Initially superficial
DRAFT (needs work or removal)
From piping in Rust through automatic borrowing.
I’m still learning about the practice of programming, though I’ve read a lot about it for over a decade, so I can’t really say if my idea is impossible, but I’ve been ruminating about this for a few months, and I’ve come to the conclusion that it’s possible to completely infer references and lifetimes, without even sacrificing performance, though it will take work to fit in.
All this started with me learning Rust and Gleam around the same time. I was fascinated by pipes in Gleam, and I was wondering how it might be used in a language with mutation. The conclusion I drew at the time was to use ownership. It looks just like passing values in Gleam, and if everything is passed by ownership, then things can be trivially piped together.
fun main() {
let me = get_random_post()
|> parse_metadata()
|> get_authors()
|> find_author("Pranab")
dbg!(me)
}
fun get_random_post() -> Post { .. }
fun parse_metadata(post: Post) -> Metadata { .. }
fun get_authors(meta: Metadata) -> List<Author> { .. }
fun find_author(authors: List<Author>, name: String) { .. }
Piping allows us to avoid intermediate variables
and it makes method chaining much more general.
It can be applied to any functions with matching
input and output types.
Piping defaults to placing at the first position,
but you can place it at any point.
Gleam uses the _ to mark where it should go.
let user = get_input("Thy name?")
// _ is in second argument place.
|> find_author(authors, _)
This is a surface-level feature though. It seems like it’s only for making code look pretty. The biggest impact it has is on how we mutate variables. If we’re only using owned values to allow piping things, then changing a variable means assigning it in the context where it needs to be mutated. While this might seem less useful than piping, it means all values are treated like numbers, as if we were copying things. This makes it easier for beginners to learn, while avoiding copies and keeping high performance.
let mut a = 21
a = double(a)
let mut b = MyNum { 21 }
double(&mut b)
let mut c = NumTwo { 21 }
c = double(c)
That last section looks like a copy, as we do with numbers, but it’s moving ownership, which is basically a reference with extra rules. Because lifetimes are for tracking references, using ownership also means avoiding lifetime annotations, which makes Rust even easier to learn.

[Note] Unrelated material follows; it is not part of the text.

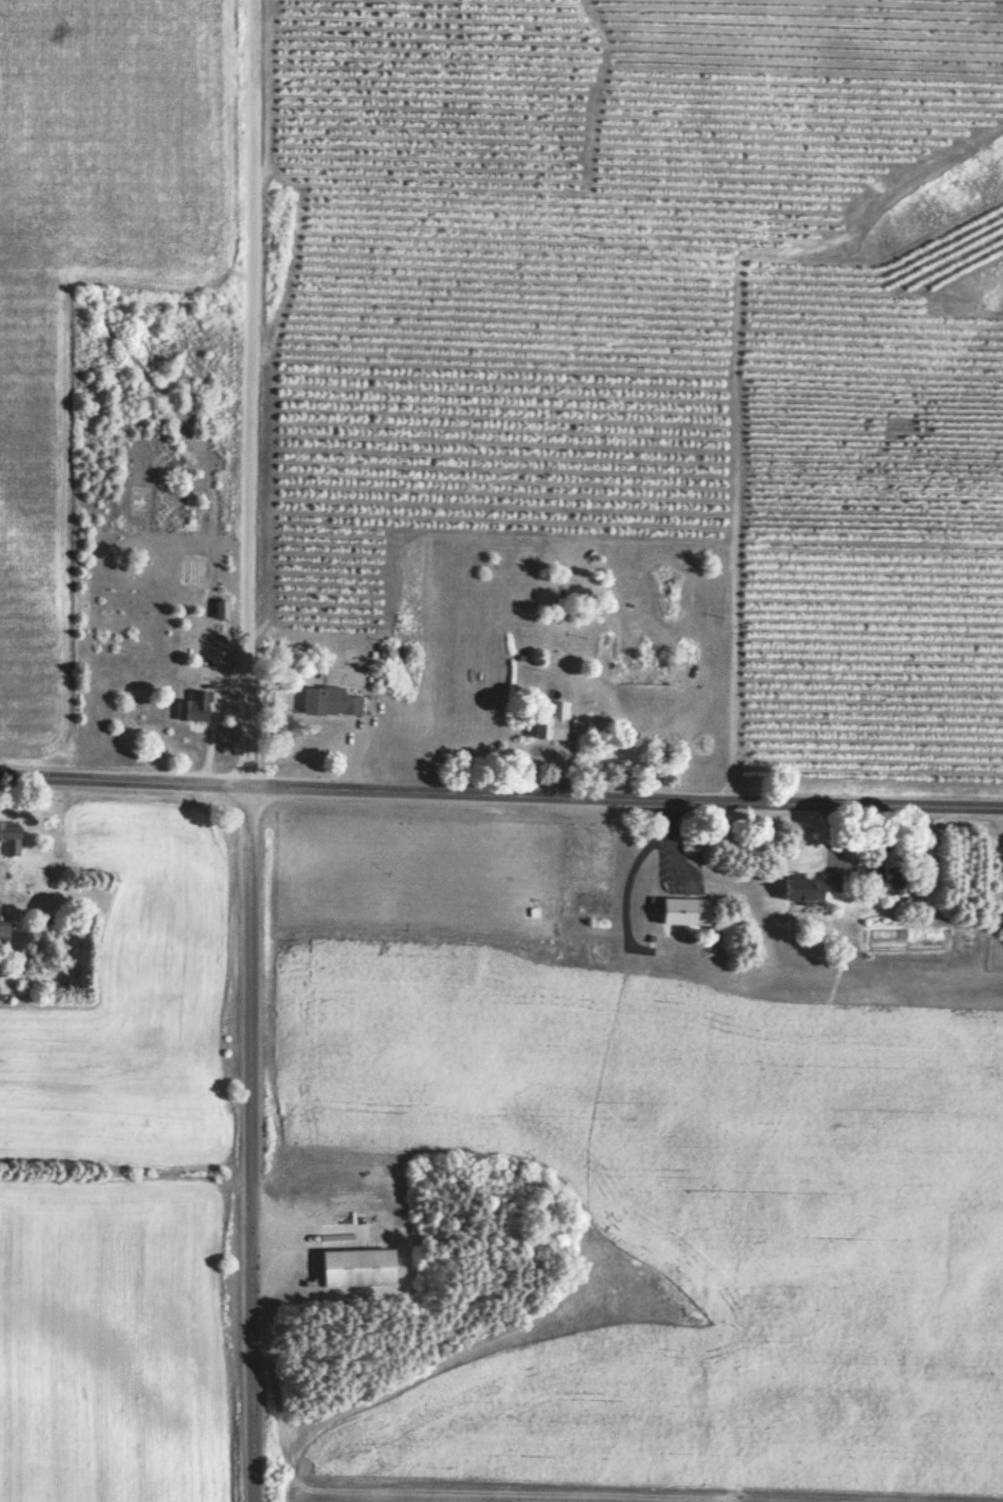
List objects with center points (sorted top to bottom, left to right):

Also, mutating a variable in a scope requires assignment, which makes any mutation to a variable trivial to spot.
This might be a good point to stop
and add a pipe! or with_pipe! macro to Rust,
just to prototype the idea and see how usable it is.
This is usable even without a macro.
Just use shadowing and assignment to the same variable
with owned values.
let pipe = get_random_post()
let pipe = parse_metadata(pipe)
let pipe = get_authors(pipe)
let author = find_author(pipe, "Pranab")
with_pipe!(
let author = get_random_post()
|> parse_metadata()
|> get_authors()
|> find_author("Pranab")
)
let author = pipe!(
get_random_post()
parse_metadata()
get_authors()
find_author("Pranab")
)
Before I go further, I’d like to clarify what I’m looking for in a programming language. I started learning Rust because I was looking for a language that I can easily cross-compile. I want to be able to make fun software for people. This is why Javascript is one of my languages. I was leaning towards Go for cross-compilation, despite some of its bad design, but someone I knew also wanted to learn Rust, so I figured we could learn it together. I’m not actually looking for the zero-cost stuff, with the low-level control and stupid fast performance.
That means I’m going to present a high-level language, but low-level control is still possible. Even without low-level control, it should be as fast as Rust, and even faster in some ways.
If you look at the examples, mutating a variable means putting it in a function and getting it back out to assign it. This means that if a variable only goes in then it’s a shared/immutable borrow. We don’t need to mark something as a borrow, or manage references in any way. We just deal with what looks like values.
let name = get_input("Thy name?")
greet(name)
greet(name)
I recently read more about Rust’s core feature — Aliasing Xor Mutability. To guarantee correct behaviour, we can either share a variable or mutate it, but doing both at the same time causes bugs. We can observe this in high-level languages as well.
a = [1, 2, 3]
b = a
a[0] = 10
assert b == [10, 2, 3]
Allowing aliasing and mutability together means that variables start changing for no reason. Preventing this used to be only for functional languages like Haskell, OCaml, and Gleam. Rust is the only mainstream language that allows mutation and removes this class of bugs. Even high-level languages like Python and Javascript require people to pay careful attention to aliasing. Go prevents this to some degree by usually using copies if there’s no reference annotation. However, using the assignment syntax I proposed, we can reliably infer references and copies without any reference annotations whatsoever. It allows high-level languages to use references in a way that’s performant yet much smarter than copying numbers and referencing data structures.
We can have the safety of functional languages with the performance of mutable languages like Rust, in a package with less syntax to learn than Go, that has fewer concepts to learn than any of them.